Americans with Disabilities Act of 1990 (ADA)
Title I of the ADA prohibits discrimination based on physical or mental handicap by private employers and state and local governments with 15 or more employees. This obligation also extends to employment agencies and labor unions. The ADA prohibits discrimination in almost all aspects of employment, including job application procedures, hiring, firing, advancement, compensation, job training, and other terms, conditions, and privileges of employment. Unlike other civil rights laws which protect easily-identifiable classes such as race or gender, in order to be protected by the ADA an employee or applicant must show that he or she is, in fact, disabled, has a history of being disabled, or was regarded by the employer as being disabled.

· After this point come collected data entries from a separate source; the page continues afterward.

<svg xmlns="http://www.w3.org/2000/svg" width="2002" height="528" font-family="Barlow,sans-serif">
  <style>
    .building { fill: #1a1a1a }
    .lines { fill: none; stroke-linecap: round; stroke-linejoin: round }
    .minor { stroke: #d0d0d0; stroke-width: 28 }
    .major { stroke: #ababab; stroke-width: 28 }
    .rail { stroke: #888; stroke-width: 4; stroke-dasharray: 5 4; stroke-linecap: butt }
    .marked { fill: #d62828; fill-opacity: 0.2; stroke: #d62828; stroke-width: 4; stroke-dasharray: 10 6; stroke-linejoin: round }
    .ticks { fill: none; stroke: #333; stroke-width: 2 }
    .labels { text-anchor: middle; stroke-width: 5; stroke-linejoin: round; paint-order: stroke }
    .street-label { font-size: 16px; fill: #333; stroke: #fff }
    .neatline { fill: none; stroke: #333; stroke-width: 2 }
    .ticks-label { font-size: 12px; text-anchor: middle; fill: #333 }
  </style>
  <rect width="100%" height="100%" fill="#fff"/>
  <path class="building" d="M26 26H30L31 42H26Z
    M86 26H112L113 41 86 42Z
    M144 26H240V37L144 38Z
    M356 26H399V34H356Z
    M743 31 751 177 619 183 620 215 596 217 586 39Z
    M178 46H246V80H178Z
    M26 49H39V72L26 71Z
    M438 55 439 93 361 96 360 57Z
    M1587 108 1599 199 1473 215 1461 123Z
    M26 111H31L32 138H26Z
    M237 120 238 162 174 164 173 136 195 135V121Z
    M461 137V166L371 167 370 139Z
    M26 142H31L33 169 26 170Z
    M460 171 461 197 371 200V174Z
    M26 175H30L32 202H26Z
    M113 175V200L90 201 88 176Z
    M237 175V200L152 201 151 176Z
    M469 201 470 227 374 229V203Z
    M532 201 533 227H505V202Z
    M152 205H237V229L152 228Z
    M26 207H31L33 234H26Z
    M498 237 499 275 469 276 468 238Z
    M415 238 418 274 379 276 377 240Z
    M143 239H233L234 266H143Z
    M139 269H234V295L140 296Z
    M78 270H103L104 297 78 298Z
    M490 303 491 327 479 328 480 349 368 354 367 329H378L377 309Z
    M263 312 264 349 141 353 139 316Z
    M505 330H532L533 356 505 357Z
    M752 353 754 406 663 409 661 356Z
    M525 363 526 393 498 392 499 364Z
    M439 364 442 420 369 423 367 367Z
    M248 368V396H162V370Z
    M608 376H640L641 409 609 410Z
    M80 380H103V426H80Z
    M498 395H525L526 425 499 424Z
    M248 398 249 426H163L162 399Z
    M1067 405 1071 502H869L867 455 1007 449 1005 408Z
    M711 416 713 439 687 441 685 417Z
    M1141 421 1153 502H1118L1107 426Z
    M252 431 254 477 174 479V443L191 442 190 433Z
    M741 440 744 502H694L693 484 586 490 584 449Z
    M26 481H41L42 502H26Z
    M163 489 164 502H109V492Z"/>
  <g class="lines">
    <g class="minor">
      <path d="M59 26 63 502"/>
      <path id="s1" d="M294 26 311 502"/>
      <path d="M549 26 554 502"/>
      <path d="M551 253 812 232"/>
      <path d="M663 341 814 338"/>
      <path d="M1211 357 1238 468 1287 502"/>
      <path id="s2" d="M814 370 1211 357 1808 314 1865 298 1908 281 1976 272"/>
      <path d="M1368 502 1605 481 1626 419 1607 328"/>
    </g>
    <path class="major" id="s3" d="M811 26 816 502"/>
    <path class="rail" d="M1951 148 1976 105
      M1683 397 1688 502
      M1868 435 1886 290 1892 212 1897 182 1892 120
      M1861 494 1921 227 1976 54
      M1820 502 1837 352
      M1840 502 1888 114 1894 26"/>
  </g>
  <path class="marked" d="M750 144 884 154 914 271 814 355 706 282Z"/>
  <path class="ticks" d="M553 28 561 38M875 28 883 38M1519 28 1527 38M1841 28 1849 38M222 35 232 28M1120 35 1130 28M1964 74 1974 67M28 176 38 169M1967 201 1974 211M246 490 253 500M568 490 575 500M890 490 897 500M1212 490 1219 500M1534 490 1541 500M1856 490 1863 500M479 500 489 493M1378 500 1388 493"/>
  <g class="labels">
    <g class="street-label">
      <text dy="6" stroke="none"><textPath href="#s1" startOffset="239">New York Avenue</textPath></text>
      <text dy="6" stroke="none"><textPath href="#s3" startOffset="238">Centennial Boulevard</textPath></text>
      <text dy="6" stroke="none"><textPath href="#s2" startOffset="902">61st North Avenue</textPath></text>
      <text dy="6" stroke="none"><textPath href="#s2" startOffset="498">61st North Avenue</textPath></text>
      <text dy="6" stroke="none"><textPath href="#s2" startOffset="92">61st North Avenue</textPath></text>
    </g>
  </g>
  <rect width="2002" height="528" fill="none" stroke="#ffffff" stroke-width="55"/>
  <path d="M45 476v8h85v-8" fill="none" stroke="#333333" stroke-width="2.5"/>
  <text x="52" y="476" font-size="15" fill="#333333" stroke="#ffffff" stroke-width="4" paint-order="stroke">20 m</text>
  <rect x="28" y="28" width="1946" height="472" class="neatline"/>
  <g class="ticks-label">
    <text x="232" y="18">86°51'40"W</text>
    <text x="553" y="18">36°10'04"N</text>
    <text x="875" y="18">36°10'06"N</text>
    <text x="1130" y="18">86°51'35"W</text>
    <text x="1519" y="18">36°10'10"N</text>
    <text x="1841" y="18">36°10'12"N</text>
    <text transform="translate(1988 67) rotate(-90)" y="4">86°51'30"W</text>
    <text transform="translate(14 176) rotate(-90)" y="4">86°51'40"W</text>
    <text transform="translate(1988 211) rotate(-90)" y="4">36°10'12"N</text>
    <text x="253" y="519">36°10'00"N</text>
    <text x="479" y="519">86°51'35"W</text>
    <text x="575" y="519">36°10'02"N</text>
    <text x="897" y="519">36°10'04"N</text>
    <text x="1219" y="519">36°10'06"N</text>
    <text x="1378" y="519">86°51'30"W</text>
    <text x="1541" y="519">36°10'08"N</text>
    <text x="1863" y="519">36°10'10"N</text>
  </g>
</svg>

The Equal Pay Act prohibits employers from paying males and females different wages for performing the same job. It requires that all employees receive “equal pay for equal work”. This Act applies only to pay equities regarding gender. It does not address pay equities with respect to other characteristics, such as race, religion, age or national origin.
Fair Labor Standards Act (FLSA)
The FLSA requires employers who are engaged in interstate or foreign commerce and whose gross annual sales are $500,000 or more to comply with minimum-wage regulations, overtime pay requirements, and child labor restrictions.
Employee Retirement Income Security Act (ERISA)
The ERISA provides protection for individuals in private industries who voluntarily establish a welfare benefit plan or retirement plan, such as a pension or health insurance plan. The ERISA requires plans to provide individuals with information regarding features of the plan and funding methods. It also provides fiduciary responsibilities for those who manage and control plan assets, requires plans to maintain a grievance and appeals procedure for individuals to get benefits from their plans, and it gives individuals the right to sue for benefits and breaches of fiduciary duty. The ERISA does not cover group health plans maintained by governmental or religious entities.
Family Medical Leave Act (FMLA)
The FMLA requires employers with fifty or more employees to provide their employees with the equivalent of twelve weeks of unpaid leave each year for one or more of the following reasons: the birth or adoption of a child, to care for an immediate family member with a serious health condition, or to take medical leave because of a personal serious health condition. The FMLA also requires that, after twelve weeks of unpaid leave, the employer reinstate the employee to the same job previously held or to an equivalent job if the original position is no longer available.